Il candidato si iscrive senza bisogno di inviare il classico curriculum, un algoritmo compie una prima valutazione delle competenze in base al profilo LinkedIn. Il passo successivo, per chi viene ritenuto idoneo, consiste in una serie di giochi che misurano concentrazione, memoria a breve termine, cultura generale, problem solving. Il tutto viene eseguito anche comodamente da casa, dal proprio smartphone.
Le persone che superano questa fase devono inoltrare un loro videomessaggio di presentazione che un sofisticato software elabora in base alla voce, alle espressioni facciali, allo stile verbale e ai contenuti. Solo chi supera quest’ultimo passaggio viene convocato in azienda per un classico colloquio di selezione condotto da psicologi esperti, che avranno modo di analizzare e valutare l’insieme dei dati provenienti dalla componente esclusivamente digitale del processo di selezione, integrandola con proprie valutazioni durante il colloquio con il candidato.
È abbastanza semplice constatare, quindi, che è impossibile fermare i grandi cambiamenti in atto, ed è per questa ragione che il modo migliore per contrastare il timore, spesso immotivato, del futuro è la costante ricerca volta a comprendere sempre meglio gli elementi distintivi e il vero valore dell’intelligenza umana. Una gran parte di questa intelligenza dipende dalla nostra Intelligenza Emotiva, ma gli studi dedicati a comprendere l’importanza di essa hanno ancora una storia breve, così il mito della macchina che pare esaltare e rilanciare quella che per molto tempo si è creduta come l’unica intelligenza, da un lato affascina e dall’altro spaventa.

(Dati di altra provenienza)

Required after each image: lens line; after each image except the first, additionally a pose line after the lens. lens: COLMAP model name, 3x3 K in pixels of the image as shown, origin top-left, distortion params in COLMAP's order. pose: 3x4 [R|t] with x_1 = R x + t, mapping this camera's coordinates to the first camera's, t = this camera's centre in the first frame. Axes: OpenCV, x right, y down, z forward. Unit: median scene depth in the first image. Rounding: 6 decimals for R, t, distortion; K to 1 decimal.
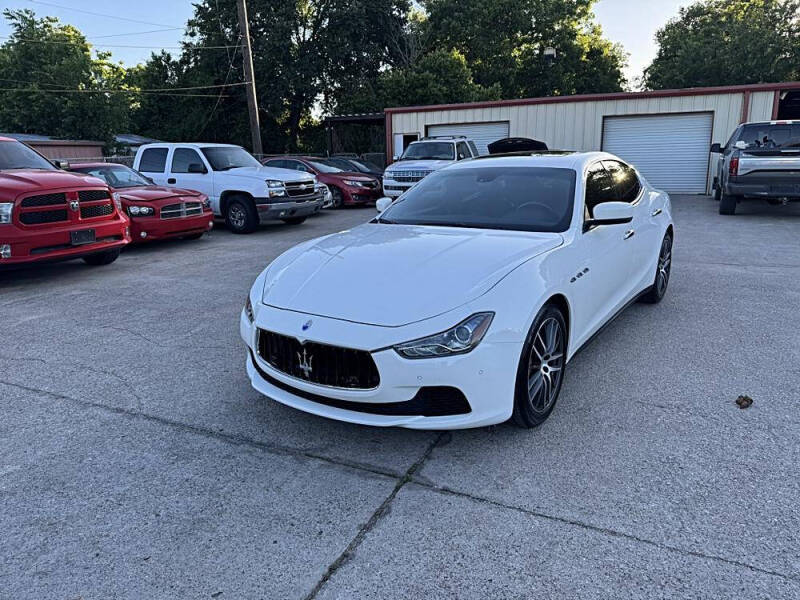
lens RADIAL K [[558.1, 0, 404.6], [0, 558.1, 299.1], [0, 0, 1]] dist [0.049436, -0.062273]
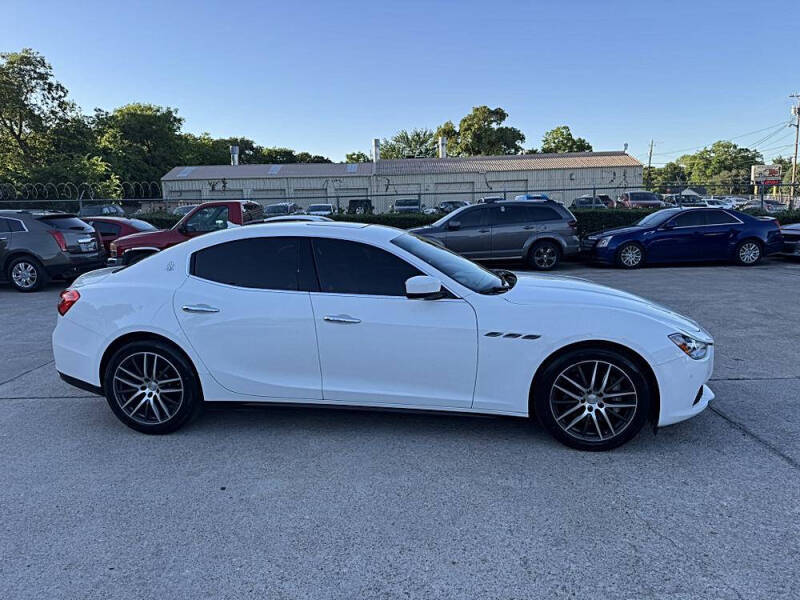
lens RADIAL K [[558.1, 0, 404.2], [0, 558.1, 297.3], [0, 0, 1]] dist [0.049436, -0.062273]
pose [[-0.435082, -0.107870, 0.893906, -0.299825], [0.257661, 0.936362, 0.238403, -0.146822], [-0.862737, 0.334050, -0.379600, 0.564794]]
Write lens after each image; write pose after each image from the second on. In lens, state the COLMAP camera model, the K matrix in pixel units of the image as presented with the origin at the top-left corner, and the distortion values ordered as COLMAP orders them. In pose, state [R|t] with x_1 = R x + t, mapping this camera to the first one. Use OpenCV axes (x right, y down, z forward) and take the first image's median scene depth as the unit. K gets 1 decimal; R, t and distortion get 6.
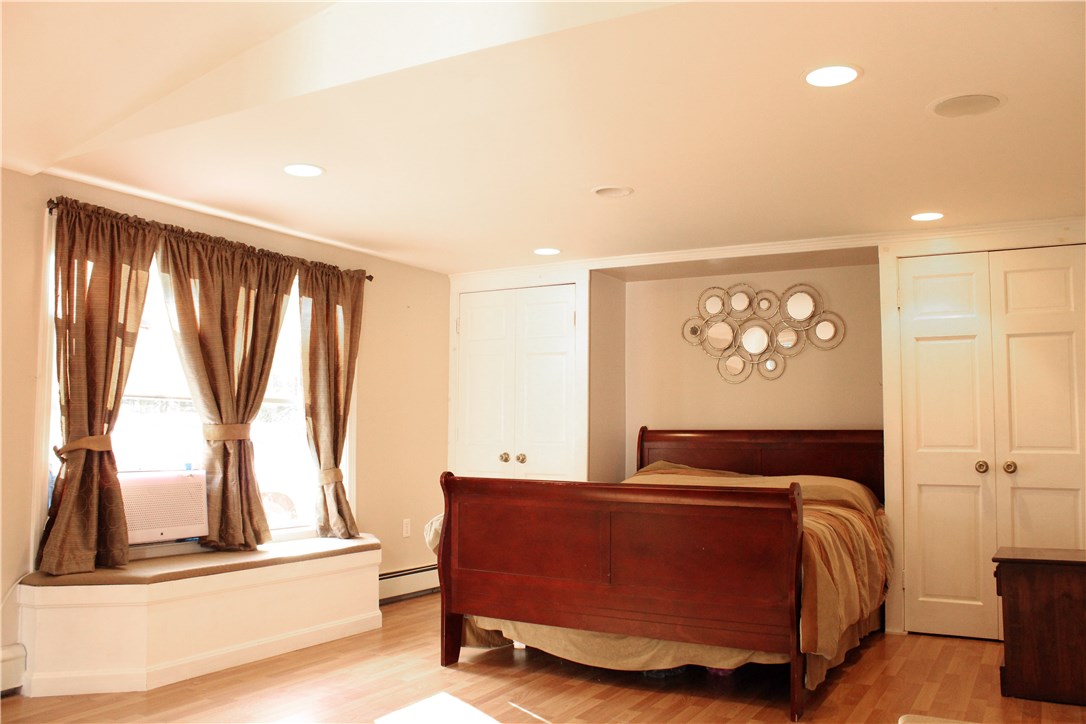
lens RADIAL K [[909.4, 0, 543.0], [0, 909.4, 362.0], [0, 0, 1]] dist [-0.165476, 0.160983]
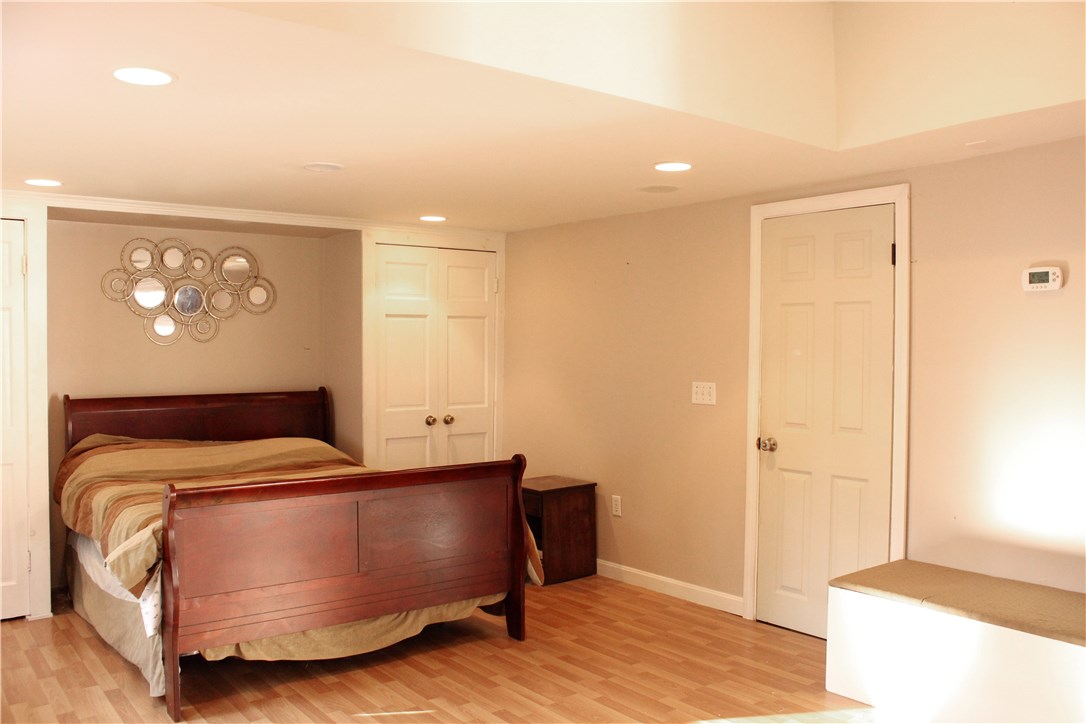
lens RADIAL K [[909.4, 0, 543.0], [0, 909.4, 362.0], [0, 0, 1]] dist [-0.165476, 0.160983]
pose [[0.368183, -0.023388, 0.929459, -0.628618], [-0.066459, 0.996464, 0.051400, -0.040499], [-0.927375, -0.080696, 0.365327, 0.378353]]
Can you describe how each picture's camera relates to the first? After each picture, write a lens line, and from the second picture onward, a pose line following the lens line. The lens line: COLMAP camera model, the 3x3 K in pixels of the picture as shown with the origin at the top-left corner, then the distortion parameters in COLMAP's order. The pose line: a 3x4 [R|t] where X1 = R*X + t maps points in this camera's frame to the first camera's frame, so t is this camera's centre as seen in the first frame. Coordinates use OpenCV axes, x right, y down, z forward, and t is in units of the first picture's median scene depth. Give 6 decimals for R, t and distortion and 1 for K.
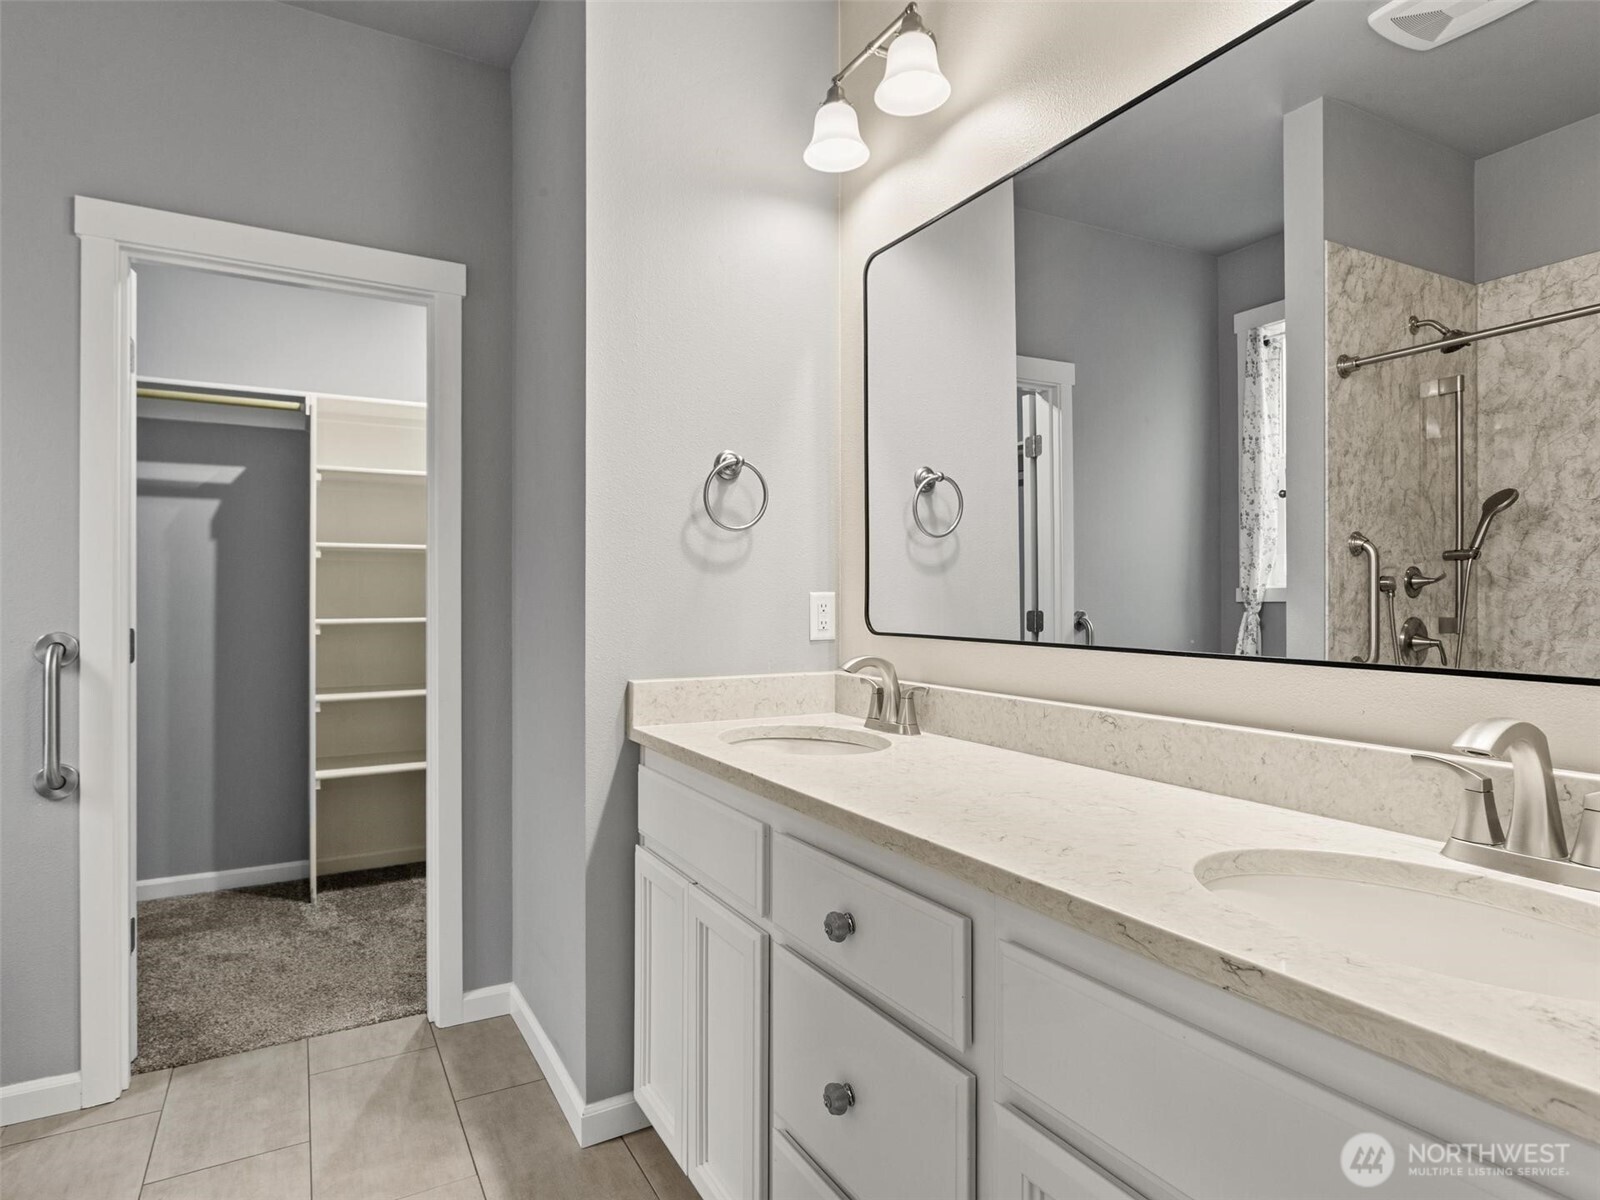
lens RADIAL K [[873.4, 0, 795.3], [0, 873.4, 599.5], [0, 0, 1]] dist [0.003659, 0.000307]
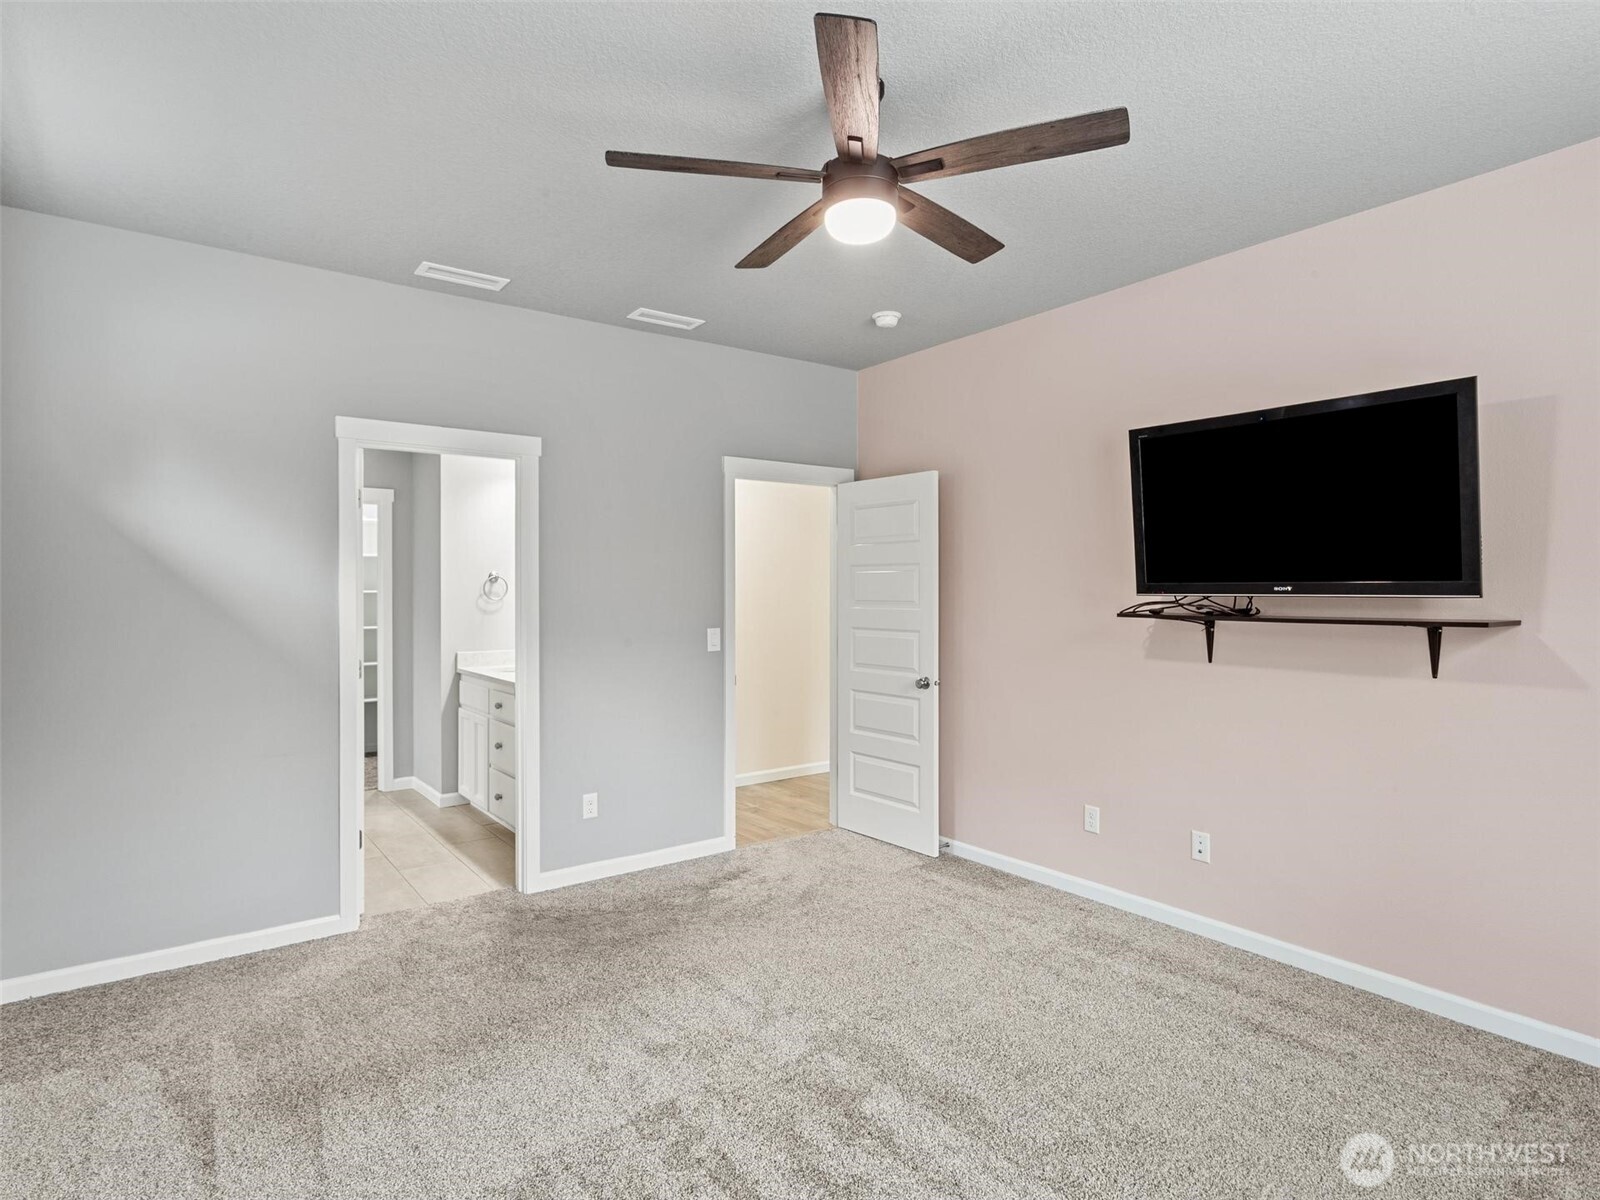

Si tratta di riflessioni che dovrebbero aiutarci a comprendere quanto sia importante valorizzare questo aspetto peculiare della nostra intelligenza a livello educativo in genere e nei programmi scolastici, a partire innanzitutto dalla scuola primaria, per continuare ad alimentare, attraverso la formazione, quel patrimonio di flessibilità cognitiva che ha caratterizzato la nostra straordinaria capacità di adattamento nel corso della storia.